The simplest example of a covalent bond is found in the hydrogen molecule, shown in Figure 3.7. To return to the electron configurations that we discussed earlier, a hydrogen atom has an electron configuration of 1s 1: one electron in the first shell, the s subshell. It would like to have two in this subshell so that the subshell is full. In the hydrogen molecule, the sharing of each electron between two hydrogen atoms allows for two electrons in this subshell.

Figure 3.7 The covalent bond in the hydrogen molecule. The two electrons are shared between both hydrogen atoms.

Covalent bonds are very strong. An example is diamond, a covalent network of carbon. Taking the same logic that we used for ionic bonds, the energy per bond is ∼6 × 10 −19J. That's equivalent to 150 times the thermal energy at room temperature. In other words, the thermal energy in the bonds of diamond is much lower than the energy needed to break carbon–carbon bonds. Diamond is very stable at room temperature.

Covalent bonds play a central role in biology because they are the bonds that hold atoms together in the vast array of molecules from which life is constructed.

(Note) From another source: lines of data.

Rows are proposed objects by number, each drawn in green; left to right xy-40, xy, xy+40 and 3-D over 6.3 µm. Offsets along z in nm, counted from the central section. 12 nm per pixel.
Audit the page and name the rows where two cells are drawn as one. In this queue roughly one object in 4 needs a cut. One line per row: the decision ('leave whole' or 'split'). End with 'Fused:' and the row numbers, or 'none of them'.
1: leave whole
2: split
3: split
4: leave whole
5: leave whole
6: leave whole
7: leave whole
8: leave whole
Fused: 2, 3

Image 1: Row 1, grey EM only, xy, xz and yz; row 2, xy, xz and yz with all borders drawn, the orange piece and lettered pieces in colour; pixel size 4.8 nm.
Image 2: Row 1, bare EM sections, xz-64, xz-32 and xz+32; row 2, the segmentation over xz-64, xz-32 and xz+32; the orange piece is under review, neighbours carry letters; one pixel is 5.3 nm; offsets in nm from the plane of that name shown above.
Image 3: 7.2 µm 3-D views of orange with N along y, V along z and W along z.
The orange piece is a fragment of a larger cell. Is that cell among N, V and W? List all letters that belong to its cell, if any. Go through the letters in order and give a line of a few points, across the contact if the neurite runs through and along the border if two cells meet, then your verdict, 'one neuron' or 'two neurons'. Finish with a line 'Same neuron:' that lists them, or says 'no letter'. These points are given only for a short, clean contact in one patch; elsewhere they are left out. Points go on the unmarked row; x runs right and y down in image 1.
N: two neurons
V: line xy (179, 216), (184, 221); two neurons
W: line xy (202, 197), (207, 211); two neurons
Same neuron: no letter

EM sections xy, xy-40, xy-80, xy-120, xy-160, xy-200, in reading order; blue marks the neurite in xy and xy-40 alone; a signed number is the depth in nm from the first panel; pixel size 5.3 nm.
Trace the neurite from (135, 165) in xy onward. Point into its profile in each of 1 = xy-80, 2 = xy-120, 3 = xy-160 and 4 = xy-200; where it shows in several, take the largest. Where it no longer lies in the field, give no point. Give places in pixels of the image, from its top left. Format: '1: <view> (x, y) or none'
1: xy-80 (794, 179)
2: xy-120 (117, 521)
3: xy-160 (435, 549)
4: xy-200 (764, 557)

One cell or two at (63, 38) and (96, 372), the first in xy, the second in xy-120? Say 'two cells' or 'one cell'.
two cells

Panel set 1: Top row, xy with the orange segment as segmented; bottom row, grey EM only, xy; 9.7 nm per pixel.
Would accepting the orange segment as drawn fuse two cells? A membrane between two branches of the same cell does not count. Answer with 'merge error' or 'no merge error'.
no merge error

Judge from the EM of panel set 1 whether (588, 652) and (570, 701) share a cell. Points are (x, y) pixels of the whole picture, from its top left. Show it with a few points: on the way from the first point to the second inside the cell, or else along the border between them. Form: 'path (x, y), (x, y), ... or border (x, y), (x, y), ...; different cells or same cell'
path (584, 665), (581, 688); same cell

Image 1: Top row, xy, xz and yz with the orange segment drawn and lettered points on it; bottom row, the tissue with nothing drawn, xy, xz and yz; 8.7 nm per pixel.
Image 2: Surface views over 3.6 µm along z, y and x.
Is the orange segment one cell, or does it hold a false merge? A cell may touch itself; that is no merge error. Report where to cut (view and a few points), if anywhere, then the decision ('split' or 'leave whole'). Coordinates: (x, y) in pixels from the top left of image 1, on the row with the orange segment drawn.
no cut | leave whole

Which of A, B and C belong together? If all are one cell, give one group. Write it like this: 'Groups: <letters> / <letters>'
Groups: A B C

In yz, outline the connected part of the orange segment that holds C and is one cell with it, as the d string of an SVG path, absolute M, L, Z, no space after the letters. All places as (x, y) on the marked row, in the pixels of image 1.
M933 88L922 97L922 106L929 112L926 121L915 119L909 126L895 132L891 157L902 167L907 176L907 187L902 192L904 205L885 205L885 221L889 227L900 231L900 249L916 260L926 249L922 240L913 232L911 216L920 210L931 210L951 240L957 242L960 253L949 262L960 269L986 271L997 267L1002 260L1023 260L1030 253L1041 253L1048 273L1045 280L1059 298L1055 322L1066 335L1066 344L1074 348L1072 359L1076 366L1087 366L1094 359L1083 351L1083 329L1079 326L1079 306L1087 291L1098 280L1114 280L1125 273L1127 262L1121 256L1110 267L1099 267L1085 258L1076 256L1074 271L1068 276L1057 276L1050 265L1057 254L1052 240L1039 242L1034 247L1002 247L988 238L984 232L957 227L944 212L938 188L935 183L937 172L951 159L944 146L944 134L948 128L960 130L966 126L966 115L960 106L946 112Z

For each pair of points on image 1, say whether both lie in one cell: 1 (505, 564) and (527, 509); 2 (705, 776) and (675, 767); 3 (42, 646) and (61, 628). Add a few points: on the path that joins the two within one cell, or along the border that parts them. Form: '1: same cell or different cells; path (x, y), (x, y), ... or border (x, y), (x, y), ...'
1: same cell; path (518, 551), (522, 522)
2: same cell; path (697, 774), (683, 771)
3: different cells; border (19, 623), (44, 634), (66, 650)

Covalent bonds are also found in specific situations where biologically important molecular structure is required. In analogy to the role of ionic bonds in holding charged amino acids together in protein chains, covalent bonds can form between sulfur-containing amino acids (cysteine and methionine). The sulfur atoms within the amino acids join together and form a disulfide bridge. These bonds anchor the structure of the protein, making sure that its three-dimensional shape is maintained. Figure 3.8 shows a schematic example of disulfide bridges made of covalent bonds holding a protein chain together in a loop.

Figure 3.8 As well as holding atoms together in molecules, covalent bonds link within molecules to provide structure. Here covalent bonds within two disulfide bridges hold a protein chain made of amino acids into a loop. The covalent bonds in this structure, as in many similar diagrams, are shown as solid black lines.

As disulfide bridges can add rigidity to a protein, life can use them to enhance the stability of proteins. For example, some microbes, such as those that live in hot springs in Yellowstone National Park (Figure 3.9), must cope with high temperatures, often well over 60 °C. Some proteins have been found to contain extra covalent bonds to enhance their thermostability. We return to examine adaptations to extreme environments later in the book. For now, the point to learn is that changes in bonding in molecules can be used by life as one of a repertoire of adaptations to extreme physical conditions.

Figure 3.9 An enhanced number of covalent bonds in proteins is used in some microbes to stabilize proteins against high temperatures. Enhanced stability of biological molecules is needed in such environments, for example in these volcanic pools in Yellowstone National Park, USA. In this image, the microbes live within the browns and yellows in the spring, colors caused by microbial pigments and minerals such as iron.